History 280B: The Problem of Enlightenment: Intellectual and Cultural Histories

Instructor: Professors Carla Hesse and Jonathan Sheehan

Arguably, in the past 25 years, the Enlightenment has effectively collapsed as a set of philosophical, political, and social prescriptions. It has, at the same time, become far more various, plural, and local in its historical character. This course proposes to take up the problem of Enlightenment as a topic of historical research in this post-national moment, and aims both to survey recent historiography and to identify directions for promising future work. The course is planned as a set of conversations, both methodological and topical.

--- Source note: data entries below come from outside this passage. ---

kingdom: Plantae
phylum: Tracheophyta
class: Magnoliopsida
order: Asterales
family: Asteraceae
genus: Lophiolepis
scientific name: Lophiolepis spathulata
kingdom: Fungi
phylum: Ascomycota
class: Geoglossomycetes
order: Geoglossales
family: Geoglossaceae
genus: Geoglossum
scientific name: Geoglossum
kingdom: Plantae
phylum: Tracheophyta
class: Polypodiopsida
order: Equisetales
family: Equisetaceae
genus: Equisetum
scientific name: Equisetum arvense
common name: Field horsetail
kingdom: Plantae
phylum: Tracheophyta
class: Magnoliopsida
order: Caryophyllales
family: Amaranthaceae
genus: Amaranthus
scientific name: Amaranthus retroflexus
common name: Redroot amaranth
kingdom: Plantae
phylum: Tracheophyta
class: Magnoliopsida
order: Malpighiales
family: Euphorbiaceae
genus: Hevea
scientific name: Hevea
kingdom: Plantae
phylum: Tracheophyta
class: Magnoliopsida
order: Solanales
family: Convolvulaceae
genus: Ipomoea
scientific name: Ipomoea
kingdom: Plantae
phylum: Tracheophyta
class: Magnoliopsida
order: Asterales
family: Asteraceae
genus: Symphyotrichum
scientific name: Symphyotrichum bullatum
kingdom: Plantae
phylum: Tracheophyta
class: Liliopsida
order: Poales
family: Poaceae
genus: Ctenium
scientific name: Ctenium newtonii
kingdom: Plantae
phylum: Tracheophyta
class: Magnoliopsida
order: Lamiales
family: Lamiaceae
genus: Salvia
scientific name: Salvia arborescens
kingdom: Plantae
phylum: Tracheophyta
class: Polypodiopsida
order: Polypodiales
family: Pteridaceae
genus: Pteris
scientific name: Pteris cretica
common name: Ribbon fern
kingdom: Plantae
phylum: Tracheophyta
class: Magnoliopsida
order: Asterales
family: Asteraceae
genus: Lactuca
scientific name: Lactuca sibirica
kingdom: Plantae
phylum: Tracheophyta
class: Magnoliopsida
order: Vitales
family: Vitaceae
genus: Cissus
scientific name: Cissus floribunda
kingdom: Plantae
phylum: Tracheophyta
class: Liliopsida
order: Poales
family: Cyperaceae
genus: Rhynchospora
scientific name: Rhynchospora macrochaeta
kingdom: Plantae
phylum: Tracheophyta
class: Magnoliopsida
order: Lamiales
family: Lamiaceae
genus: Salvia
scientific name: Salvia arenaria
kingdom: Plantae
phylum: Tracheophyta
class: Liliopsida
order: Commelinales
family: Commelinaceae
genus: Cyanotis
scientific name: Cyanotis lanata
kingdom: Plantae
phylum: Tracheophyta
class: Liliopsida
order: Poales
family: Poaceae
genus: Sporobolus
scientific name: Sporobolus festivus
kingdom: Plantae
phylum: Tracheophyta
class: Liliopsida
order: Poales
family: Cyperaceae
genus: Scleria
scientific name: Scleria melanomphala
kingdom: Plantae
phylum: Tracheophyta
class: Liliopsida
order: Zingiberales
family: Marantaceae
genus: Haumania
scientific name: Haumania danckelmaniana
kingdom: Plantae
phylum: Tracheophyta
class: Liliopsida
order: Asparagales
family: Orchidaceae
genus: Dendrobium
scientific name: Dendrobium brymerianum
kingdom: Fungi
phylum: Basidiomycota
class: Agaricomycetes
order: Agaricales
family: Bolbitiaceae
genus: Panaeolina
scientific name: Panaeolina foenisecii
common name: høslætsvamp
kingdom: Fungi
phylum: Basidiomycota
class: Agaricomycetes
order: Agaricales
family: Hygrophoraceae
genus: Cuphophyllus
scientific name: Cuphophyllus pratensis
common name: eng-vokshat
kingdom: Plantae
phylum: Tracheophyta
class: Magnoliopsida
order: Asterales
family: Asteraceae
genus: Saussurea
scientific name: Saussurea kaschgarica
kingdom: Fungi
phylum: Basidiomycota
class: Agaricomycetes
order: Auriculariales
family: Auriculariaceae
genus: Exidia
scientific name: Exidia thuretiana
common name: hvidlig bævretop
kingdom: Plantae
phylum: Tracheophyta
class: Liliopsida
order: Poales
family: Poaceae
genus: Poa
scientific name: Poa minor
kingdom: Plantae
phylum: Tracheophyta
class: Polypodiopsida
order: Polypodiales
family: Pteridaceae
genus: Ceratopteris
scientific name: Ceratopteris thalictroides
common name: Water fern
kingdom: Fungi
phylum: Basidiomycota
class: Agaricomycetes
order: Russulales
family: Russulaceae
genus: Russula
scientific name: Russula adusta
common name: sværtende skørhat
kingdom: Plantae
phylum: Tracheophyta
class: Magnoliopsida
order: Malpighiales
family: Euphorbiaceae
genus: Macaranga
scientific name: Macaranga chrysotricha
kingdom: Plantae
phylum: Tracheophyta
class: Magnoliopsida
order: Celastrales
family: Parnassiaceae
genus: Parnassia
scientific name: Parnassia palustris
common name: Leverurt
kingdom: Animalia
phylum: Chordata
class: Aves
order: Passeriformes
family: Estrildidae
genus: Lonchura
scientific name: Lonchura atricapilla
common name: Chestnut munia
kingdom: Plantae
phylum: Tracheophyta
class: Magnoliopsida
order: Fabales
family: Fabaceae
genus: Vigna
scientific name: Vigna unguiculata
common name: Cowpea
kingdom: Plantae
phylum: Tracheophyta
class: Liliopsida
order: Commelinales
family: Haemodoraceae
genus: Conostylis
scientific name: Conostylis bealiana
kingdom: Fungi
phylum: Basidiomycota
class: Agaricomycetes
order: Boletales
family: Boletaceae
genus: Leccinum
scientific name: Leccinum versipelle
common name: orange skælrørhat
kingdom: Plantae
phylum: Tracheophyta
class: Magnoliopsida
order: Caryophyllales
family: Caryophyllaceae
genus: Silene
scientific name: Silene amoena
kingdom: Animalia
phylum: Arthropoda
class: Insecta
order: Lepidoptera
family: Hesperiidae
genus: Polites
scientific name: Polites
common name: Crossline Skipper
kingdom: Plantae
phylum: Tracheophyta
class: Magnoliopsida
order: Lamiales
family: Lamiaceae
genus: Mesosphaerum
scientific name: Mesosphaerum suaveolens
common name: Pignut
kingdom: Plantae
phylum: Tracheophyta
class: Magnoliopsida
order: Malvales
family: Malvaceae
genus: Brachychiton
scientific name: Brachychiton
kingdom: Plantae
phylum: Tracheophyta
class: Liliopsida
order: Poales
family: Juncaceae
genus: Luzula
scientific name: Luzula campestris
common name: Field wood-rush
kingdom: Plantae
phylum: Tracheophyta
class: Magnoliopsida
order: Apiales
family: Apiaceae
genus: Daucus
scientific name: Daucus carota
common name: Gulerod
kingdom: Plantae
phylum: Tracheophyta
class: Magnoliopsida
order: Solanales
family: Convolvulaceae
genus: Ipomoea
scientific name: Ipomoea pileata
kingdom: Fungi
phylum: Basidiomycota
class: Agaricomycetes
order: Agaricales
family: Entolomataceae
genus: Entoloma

It will be organized around five significant themes: 1) cosmopolitanism and transnationalism; 2) ideas and goods; 3) theories and pratices of political community; 4) orthodoxy and heterodoxy; and 5) bodies, phenomenal and ideal. In all cases, we will focus both on the intellectual and philosophical tradition that has long characterized the Enlightenment and the socio-cultural institutions and practices that have traditionally put this period at the threshold of our modernity. The course will be chronologically broad, ranging from the late seventeenth century to the revolutionary era. It will also be geographically inclusive: while centered in continental Europe, students can expect to range from the British Atlantic to points in the far east, the southern hemisphere and beyond.

  • Elective Requirement: This course fulfills an elective requirement for the DE in REMS.